[[ Source material, beginning ]]

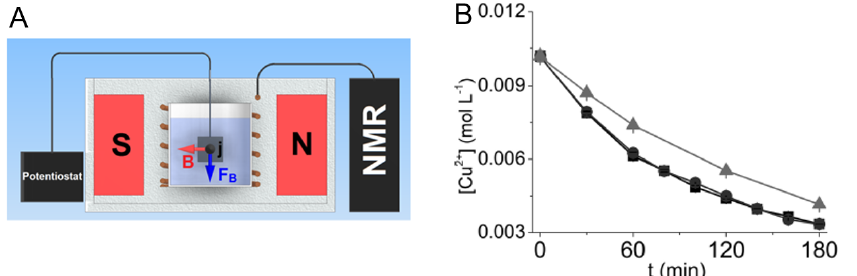
Figure 5. ( A ) Illustration of the electrochemical cell inserted in the NMR relaxometer. ( B ) Variation of Cu 2 + concentration as a function of electrolysis time performed in the electrochemical cell recorded at 23 ○ C under different configurations: ( ∎ ) B ⊥ j , ( ● ) B ∥ j , and ( ▲ ) B = 0. Solution: 0.1 mol ⋅ L − 1 Na 2 SO 4 electrolyte containing 0.01 mol ⋅ L − 1 CuSO 4 . Conditions: E applied = − 0.4 V vs. Ag/AgCl (3 mol ⋅ L − 1 KCl). The Cu 2 + concentration data were determined by CPMG pulse sequence. The standard error is represented by the error bars ( n = 3). Adapted with permission from [8]. Copyright (2014) American Chemical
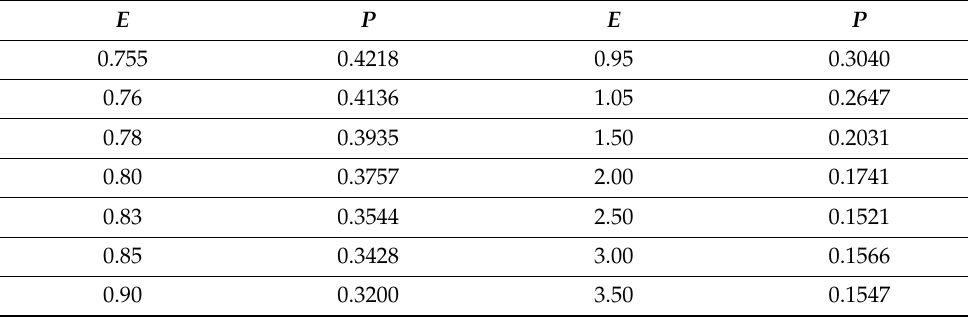
Table 5. Perpendicular cross section.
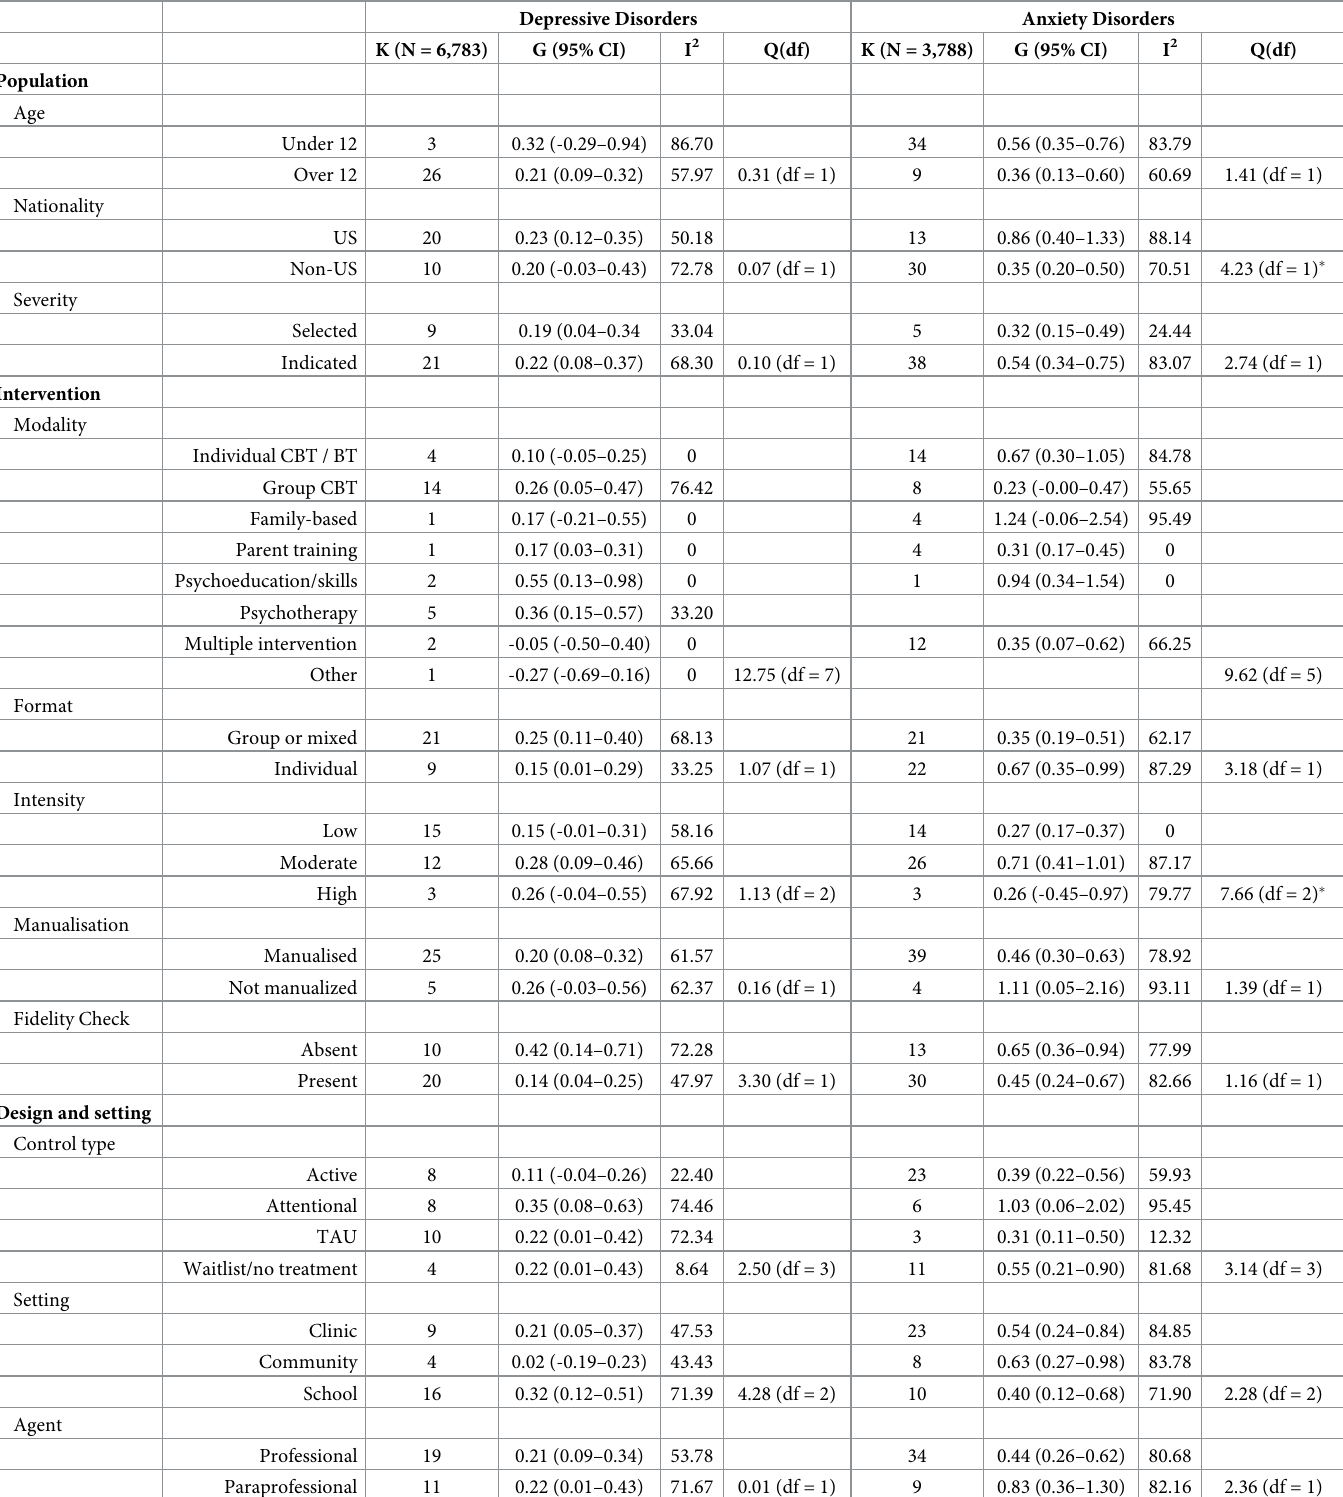
Table 4. Subgroup analysis at follow-up for depressive and anxiety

[[ Source material, end ]]

- _Task goal_: Keep only the lines of the listing that contain the word "Table", and copy them.

- _Answer to the exercise_:
Table 5. Perpendicular cross section.
Table 4. Subgroup analysis at follow-up for depressive and anxiety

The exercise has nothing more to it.